Commentary on acknowledgments to De Filippis by Susanna Terracini, Full Professor of Mathematical Analysis at the University of Turin and world-renowned researcher. Terracini is a member of the ten-member Executive Committee of the European Mathematical Society and for many years was one of the seven members of the Governing Council of Anvur, the government body responsible for evaluating the Italian university system. «An important acknowledgment for De Filippis, who was chosen for its excellent curriculum, and for the entire University of Parma. A vocation that also represents a great responsibility. The Academy will play a proactive and advisory role, it will take care of the promotion of meetings, activities, conferences, congresses and the appointment of the various scientific committees at European level. Cristiana represents the future of math with her incredible curriculum and a particularly brilliant mind.”

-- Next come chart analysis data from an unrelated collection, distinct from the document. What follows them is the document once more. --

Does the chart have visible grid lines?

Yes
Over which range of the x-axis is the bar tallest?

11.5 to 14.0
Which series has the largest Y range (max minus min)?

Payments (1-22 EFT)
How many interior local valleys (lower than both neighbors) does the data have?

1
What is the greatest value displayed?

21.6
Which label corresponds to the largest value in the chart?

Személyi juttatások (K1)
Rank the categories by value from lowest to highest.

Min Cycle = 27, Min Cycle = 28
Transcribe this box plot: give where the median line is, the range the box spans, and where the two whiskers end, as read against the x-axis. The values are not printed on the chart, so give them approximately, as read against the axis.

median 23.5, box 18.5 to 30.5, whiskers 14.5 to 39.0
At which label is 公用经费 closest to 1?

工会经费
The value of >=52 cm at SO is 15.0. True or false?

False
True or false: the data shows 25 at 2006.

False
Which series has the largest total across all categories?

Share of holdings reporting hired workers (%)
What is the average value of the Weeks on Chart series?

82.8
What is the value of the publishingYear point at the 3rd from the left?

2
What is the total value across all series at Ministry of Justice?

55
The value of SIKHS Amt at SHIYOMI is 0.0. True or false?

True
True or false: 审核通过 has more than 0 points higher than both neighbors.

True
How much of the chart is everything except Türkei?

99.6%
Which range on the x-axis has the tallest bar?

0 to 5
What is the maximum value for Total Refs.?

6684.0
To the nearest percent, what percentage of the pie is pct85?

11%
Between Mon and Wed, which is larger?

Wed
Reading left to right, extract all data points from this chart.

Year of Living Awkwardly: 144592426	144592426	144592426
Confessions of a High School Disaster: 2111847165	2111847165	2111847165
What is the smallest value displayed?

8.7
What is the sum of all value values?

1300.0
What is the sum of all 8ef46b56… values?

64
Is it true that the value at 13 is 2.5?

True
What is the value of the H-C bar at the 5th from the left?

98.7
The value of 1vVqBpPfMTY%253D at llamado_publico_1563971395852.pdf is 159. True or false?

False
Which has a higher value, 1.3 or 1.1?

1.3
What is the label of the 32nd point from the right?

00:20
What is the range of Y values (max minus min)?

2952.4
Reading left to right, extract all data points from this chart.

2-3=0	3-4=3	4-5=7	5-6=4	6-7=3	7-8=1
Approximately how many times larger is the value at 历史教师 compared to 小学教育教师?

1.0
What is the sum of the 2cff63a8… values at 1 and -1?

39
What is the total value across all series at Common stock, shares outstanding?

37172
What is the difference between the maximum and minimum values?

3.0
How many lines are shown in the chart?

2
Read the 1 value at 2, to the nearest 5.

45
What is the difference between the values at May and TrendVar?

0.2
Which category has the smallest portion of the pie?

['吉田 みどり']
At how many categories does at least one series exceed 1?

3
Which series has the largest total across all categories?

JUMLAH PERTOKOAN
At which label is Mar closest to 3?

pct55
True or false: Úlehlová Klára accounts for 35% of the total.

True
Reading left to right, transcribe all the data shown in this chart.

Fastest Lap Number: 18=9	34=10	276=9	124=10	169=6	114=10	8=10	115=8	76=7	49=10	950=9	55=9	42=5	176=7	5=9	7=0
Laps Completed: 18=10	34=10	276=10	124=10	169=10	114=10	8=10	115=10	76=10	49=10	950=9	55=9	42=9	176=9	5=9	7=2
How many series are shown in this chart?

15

There was also great satisfaction at the University of Oxford, where the Director of the Department of Mathematics, Professor Jan Kristensen, one of the leading living experts in the calculus of variations, commented: «De Filippis did his PhD in mathematics with us at Oxford in 2020, on regularity theory. This is notoriously one of the more technical and difficult areas of mathematics and one with a long tradition. Since then, De Filippis has achieved a number of notable results and established himself as one of the leading experts in the industry. The nomination to the Academy recognizes these achievements and is a great honor for the Universities of Oxford and Parma and for the Italian mathematical community more generally.”